Covalent Adaptable Polymethacrylate Networks by Hydrazide Crosslinking Via Isosorbide Levulinate Side Groups.
Livia MattRauno SedrikOlivier BonjourMiglé VasiliauskaitéPatric JannaschLauri VaresPublished in: ACS sustainable chemistry & engineering (2023)
Reversible crosslinking offers an attractive strategy to modify and improve the properties of polymer materials while concurrently enabling a pathway for chemical recycling. This can, for example, be achieved by incorporating a ketone functionality into the polymer structure to enable post-polymerization crosslinking with dihydrazides. The resulting covalent adaptable network contains acylhydrazone bonds cleavable under acidic conditions, thereby providing reversibility. In the present work, we regioselectively prepare a novel isosorbide monomethacrylate with a pendant levulinoyl group via a two-step biocatalytic synthesis. Subsequently, a series of copolymers with different contents of the levulinic isosorbide monomer and methyl methacrylate are prepared by radical polymerization.

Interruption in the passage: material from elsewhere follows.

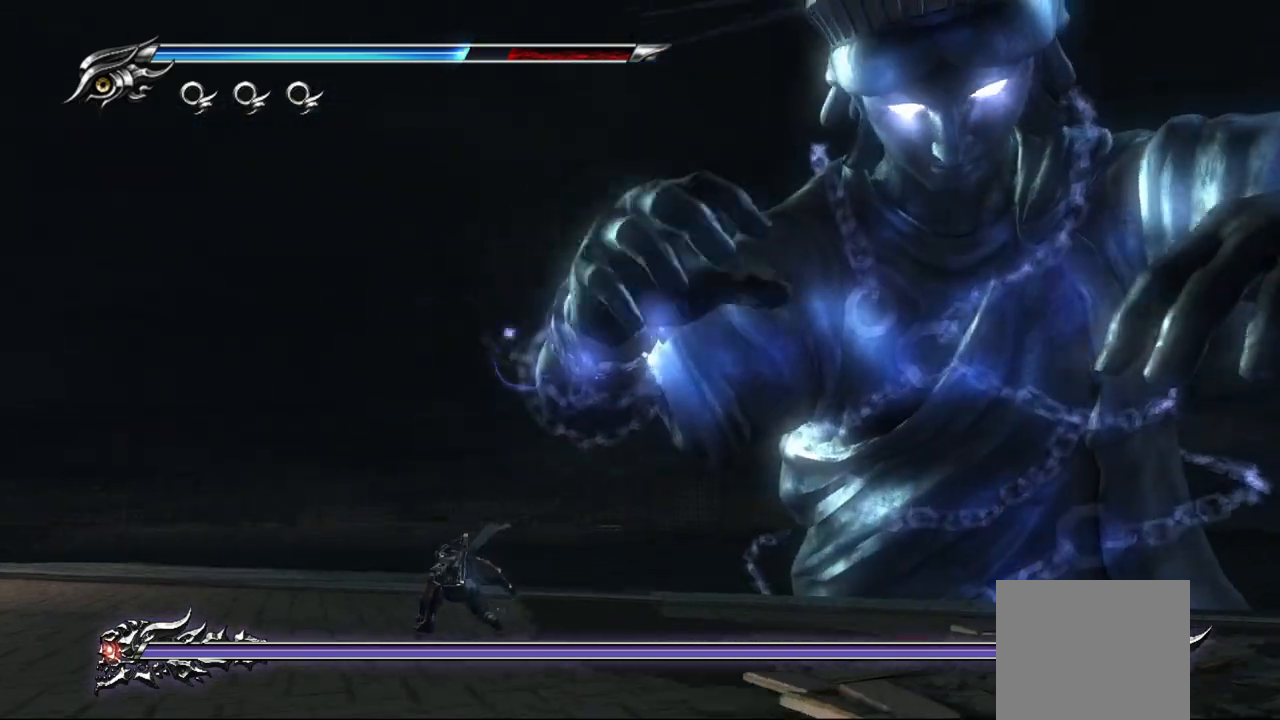
{"buttons": ["L1"], "left_stick": "center", "right_stick": "center", "events": []}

Using dihydrazides, these linear copolymers are then crosslinked via reaction with the ketone groups in the levulinic side chains. Compared to the linear prepolymers, the crosslinked networks exhibit enhanced glass transition temperatures and thermal stability, up to 170 and 286 °C, respectively. Moreover, the dynamic covalent acylhydrazone bonds are efficiently and selectively cleaved under acidic conditions to retrieve the linear polymethacrylates. We next show that recovered polymers can again be crosslinked with adipic dihydrazide, thus demonstrating the circularity of the materials. Consequently, we envision that these novel levulinic isosorbide-based dynamic polymethacrylate networks have great potential in the field of recyclable and reusable biobased thermoset polymers.